● Task statement:
A faithful copy of every entry, with the pictures removed, is what is needed here.

[Recorded data]
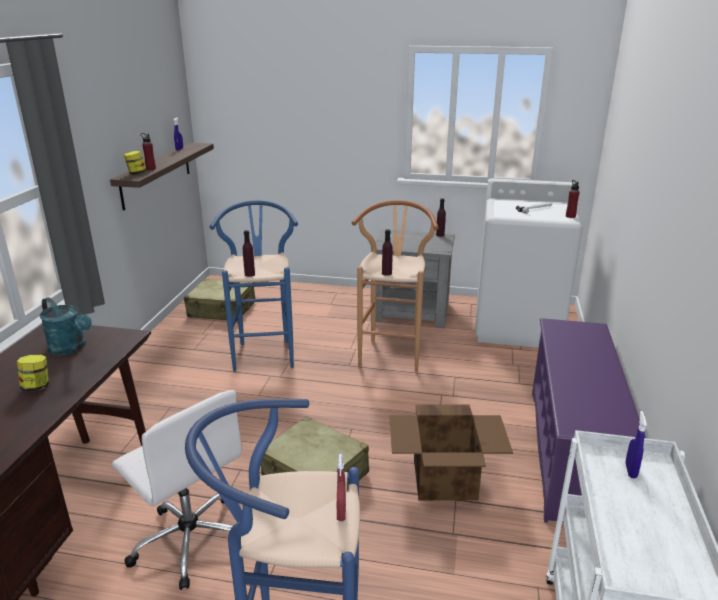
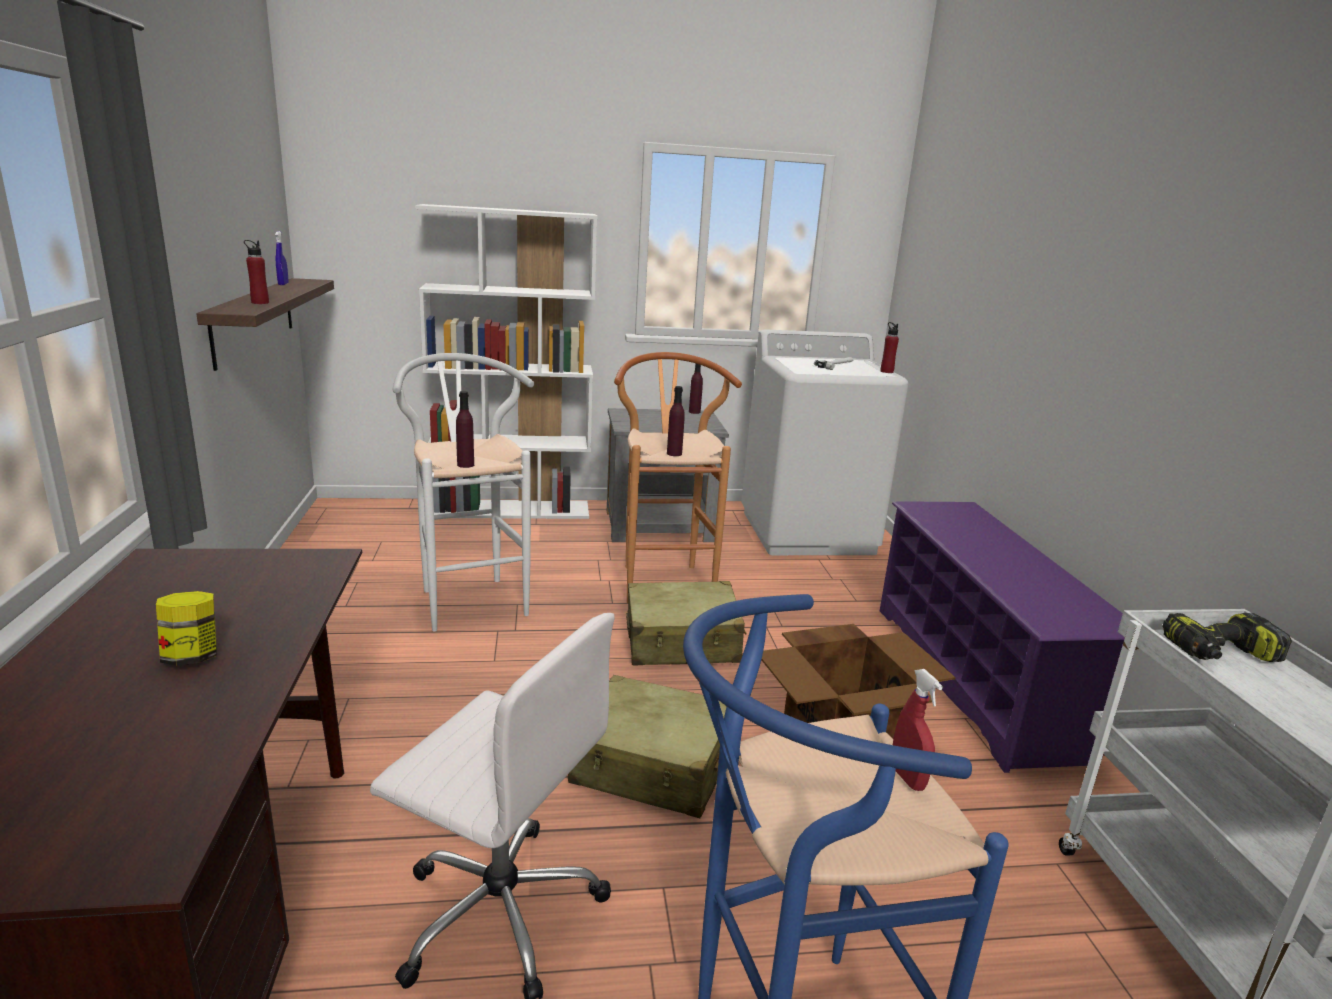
camera: 20 degrees left, 5 degrees down
turquoise watering can [40,297,92,355] -> none
jar [124,151,147,175] -> none
beige suitcase [184,279,255,321] -> beige suitcase moved to [626,581,747,666]
blue stool [210,200,298,372] -> white stool [393,353,534,632]
blue spray bottle [625,411,647,478] -> power drill [1162,613,1292,662]
none -> white bookcase [415,204,597,519]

● Solution for this problem:
camera: 20 degrees left, 5 degrees down
turquoise watering can [40,297,92,355] -> none
jar [124,151,147,175] -> none
beige suitcase [184,279,255,321] -> beige suitcase moved to [626,581,747,666]
blue stool [210,200,298,372] -> white stool [393,353,534,632]
blue spray bottle [625,411,647,478] -> power drill [1162,613,1292,662]
none -> white bookcase [415,204,597,519]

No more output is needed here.